Since these microservices are created as Docker Images it is recommended that the system is deployed in a Kubernetes cluster. We have provided several options for standing up the system.
Its important to note that these repositories use Minikube as an example cluster set up, it is the user's responsibilty if they wish to extend to a multi-node cluster configuration.
Coming soon!
Please visit the medifor-helm-chart repository.
This is a quick and easy way to standup the system via docker-compose.
Please see the MediforUI repository for this. The development environment leverages docker-compose
.
The MediFor system is designed to run on a Unix-based system, preferably some flavor of Linux. There are no plans to adapt it for a Windows system.
If you have a windows machine it is recommended to set up a VM or dual-boot Linux (we have been using Debian based distributions).

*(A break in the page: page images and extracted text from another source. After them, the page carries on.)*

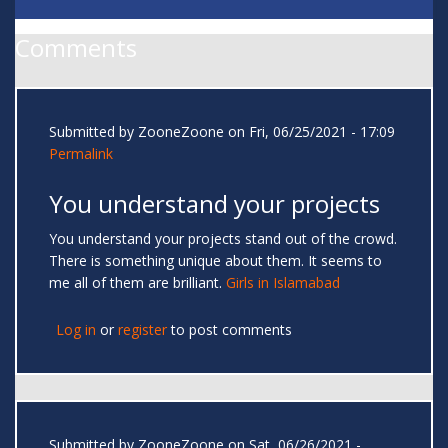
Comments
Submitted by
ZooneZoone
on Fri, 06/25/2021 - 17:09
Permalink
You understand your projects
You understand your projects stand out of the crowd.
There is something unique about them. It seems to
me all of them are brilliant.
Girls in Islamabad
Log in
or
register
to post comments
Submitted by
ZooneZoone
on Sat, 06/26/2021 -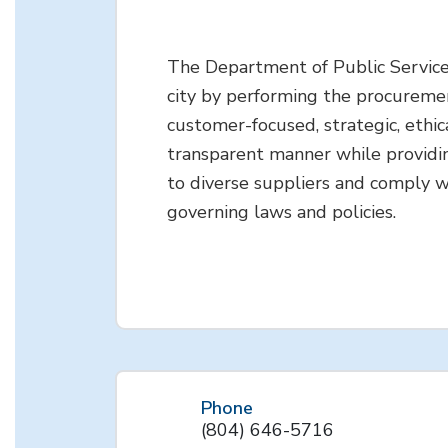
The Department of Public Service
city by performing the procuremen
customer-focused, strategic, ethic
transparent manner while providi
to diverse suppliers and comply w
governing laws and policies.
Phone
(804) 646-5716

This depends largely on your experience with kubernetes. If you don't have much experience its recommended to use the medifor-helm-chart repo and stand it up in minikube which is fairly straight forward.
This system was designed to leverage Docker containers as standalone microservices, it will not be adapted to use VMs or a different container runtime.
You will need access to the medifor docker registry to pull images along with access to the analytic descriptions and requirements page for information about these analytics. All of the deployment repositories (K8s, MicroK8s, Helm Chart) provide further instruction on adding these analytics once you have access.
You may need to email [email protected] to get access to these resources.
You will need to add a "fusion analytic" to your system. These are a special type of analytic that provide a composite score for an upload based on the scores from the standard analytics in the system. The process is similar to adding standard analytics.
All of the deployment repos will have a default fusion analytic.